Speaker's Brief Introduction:Markus Arndt is a Professor of Physics at the University of Vienna and head of the Quantum Nanophysics Group. After his Ph.D. with Antoine Weis and Theodor W. Hänsch at MPQ Garching and LMU Munich he spent two years with Jean Dalibard at the ENS Paris where he worked on ultracold atoms, atom optics, and atom interferometry. In 1997 he joined Anton Zeilinger as a postdoc in Innsbruck to jointly start the field of macromolecule interferometry. He moved to Vienna in 1999 where he has worked ever since. His current interests cover matter-wave interferometry, molecular quantum optics, quantum-enhanced molecule metrology, molecular sources, detectors, and cooling methods as well as the interface between quantum physics and biology.

Abstract: Quantum mechanics is celebrating a sequence of centenaries, this year commemorating Erwin Schrödinger’s wave hypothesis. Confirmed by countless experiments, quantum theory has since become the foundation of a vast range of technologies. Yet, we still struggle to grasp the meaning of the quantum wave function, the interpretation of its formalism and its implications for the nature of reality. This talk will illustrate our approach to universal matter-wave interferometry

and how far it can reach to our daily world.
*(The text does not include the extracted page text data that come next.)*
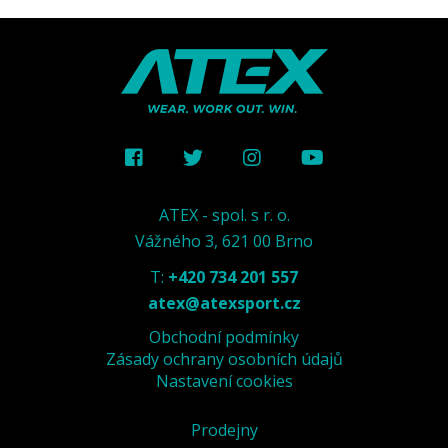
ATEX - spol. s r. o.
Vážného 3, 621 00 Brno
T:
+420 734 201 557
atex@atexsport.cz
Obchodní podmínky
Zásady ochrany osobních údajů
Nastavení cookies
Prodejny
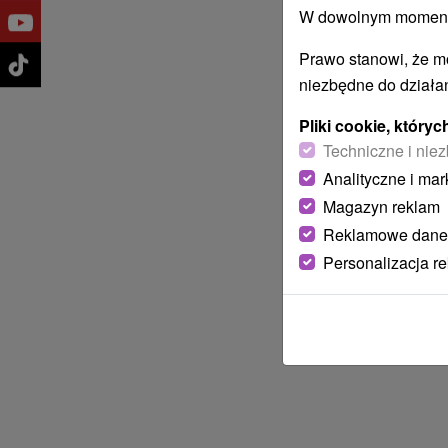
W dowolnym momencie
Prawo stanowi, że m
niezbędne do działan
Pliki cookie, któr
Techniczne i niez
Analityczne i mar
Magazyn reklam
Reklamowe dane
Personalizacja r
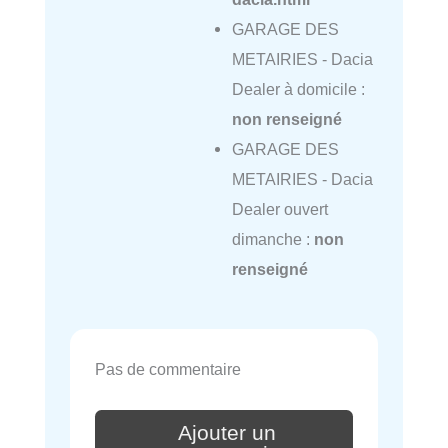
GARAGE DES
METAIRIES - Dacia
Dealer à domicile :
non renseigné
GARAGE DES
METAIRIES - Dacia
Dealer ouvert
dimanche :
non
renseigné
Pas de commentaire
Ajouter un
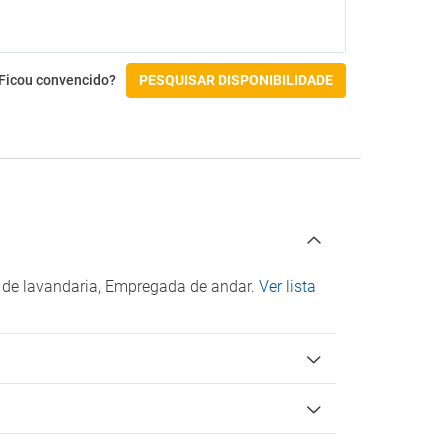
Menu para diabéticos (sob pedido)
Pequeno-almoço buffet
Restaurante a la carte
Ficou convencido?
PESQUISAR DISPONIBILIDADE
Ginásio e SPA
Ginásio
Spa
Atividades
Aluguer de bicicletas
Court de ténis
Mergulho
Padel
o de lavandaria, Empregada de andar.
Ver lista
Pingue-pongue
Snorkel
Surf
Acessibilidade
Acesso por cadeira de rodas
Instalações para para pessoas com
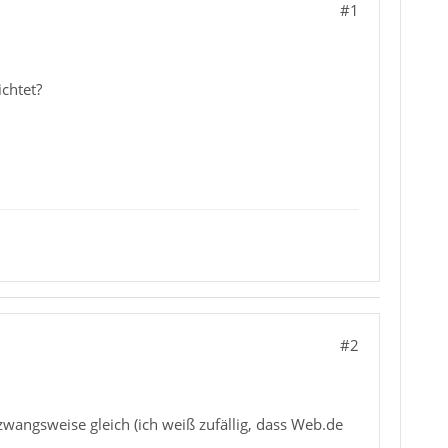
#1
chtet?
#2
 zwangsweise gleich (ich weiß zufällig, dass Web.de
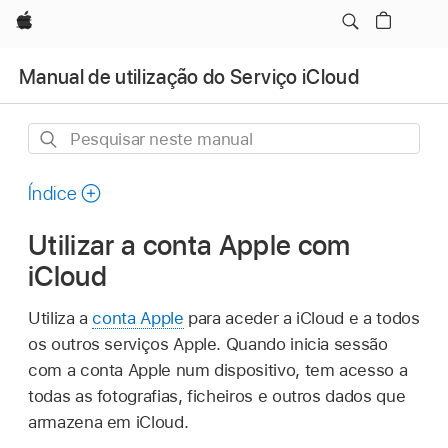
Apple
Manual de utilização do Serviço iCloud
Pesquisar
neste
manual
Índice
Utilizar a conta Apple com
iCloud
Utiliza a
conta Apple
para aceder a iCloud e a todos
os outros serviços Apple. Quando inicia sessão
com a conta Apple num dispositivo, tem acesso a
todas as fotografias, ficheiros e outros dados que
armazena em iCloud.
I will discuss the experimental conditions, realizations and applications of experiments across diverse material classes and ever-increasing mass scales: from C60 molecules to vitamins and polypeptides, molecular clusters, macromolecules and metal nanoparticles with thousands of atoms in a single delocalized body. The tools developed in the context of our molecular quantum optics are applied in quantum biophysics, mass spectrometry and molecular analysis.